Lumbar foraminal anatomy in endoscopic transforaminal surgery
Lumbar foraminal anatomy is central to endoscopic transforaminal spine surgery. Anatomic variability, degenerative changes, and instrument selection (including endoscope diameter) directly influence surgical access and neural safety. This hub organizes the core concepts that define the working corridor—so each article in the cluster fits into a single planning framework.

What this cluster covers
This series focuses on the anatomy and constraints that shape transforaminal access, including:
The anatomic boundaries of the lumbar foramen that define clearance and risk
Kambin’s triangle as a corridor concept and how it varies by level and degeneration
Degenerative changes that narrow access (disc height loss, facet hypertrophy, osteophytes)

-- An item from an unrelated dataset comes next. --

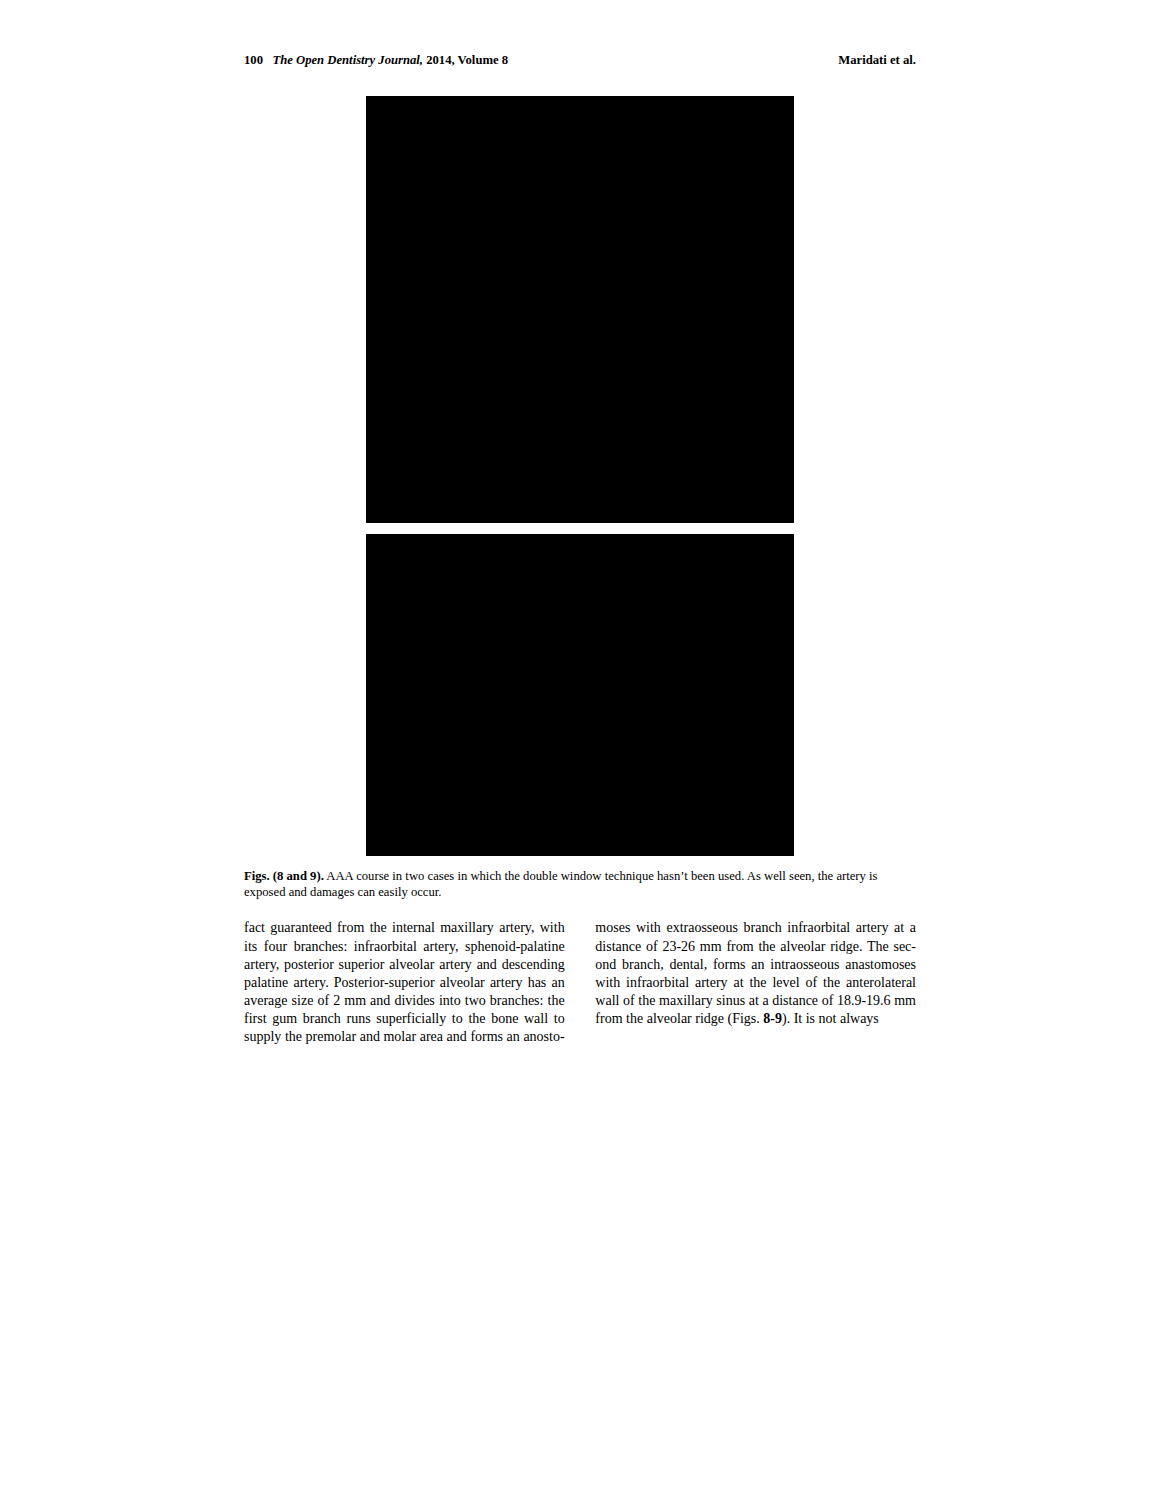100 The Open Dentistry Journal, 2014, Volume 8
Maridati et al.
Figs. (8 and 9). AAA course in two cases in which the double window technique hasn’t been used. As well seen, the artery is exposed and damages can easily occur.
fact guaranteed from the internal maxillary artery, with its four branches: infraorbital artery, sphenoid-palatine artery, posterior superior alveolar artery and descending palatine artery. Posterior-superior alveolar artery has an average size of 2 mm and divides into two branches: the first gum branch runs superficially to the bone wall to supply the premolar and molar area and forms an anostomoses with extraosseous branch infraorbital artery at a distance of 23-26 mm from the alveolar ridge. The second branch, dental, forms an intraosseous anastomoses with infraorbital artery at the level of the anterolateral wall of the maxillary sinus at a distance of 18.9-19.6 mm from the alveolar ridge (Figs. 8-9). It is not always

How endoscope diameter / cannula size influences corridor requirements and the likelihood of facet work
Core Articles in This Cluster
Understanding the Lumbar Foramen in Endoscopic Spine Surgery
Kambin’s Triangle: Anatomical Boundaries and Surgical Implications in Endoscopic Spine Surgery
Degenerative Foraminal Stenosis and Surgical Planning in Endoscopic Spine Surgery
Endoscope Diameter and Foraminal Access in Endoscopic Spine Surgery
FAQ: Lumbar foraminal anatomy
What does “foraminal corridor” mean in transforaminal endoscopy?
It refers to the three-dimensional space used to reach the target pathology through the foramen while maintaining safe distance from the exiting nerve root and avoiding unnecessary facet disruption.
Why does degeneration change access?
Disc height loss and facet hypertrophy reduce clearance and constrain trajectory, sometimes requiring corridor enlargement to maintain neural safety.
How does endoscope diameter influence access?
Larger cannulas require more clearance and increase the need for facet undercutting, while smaller systems preserve bony anatomy in tighter corridors.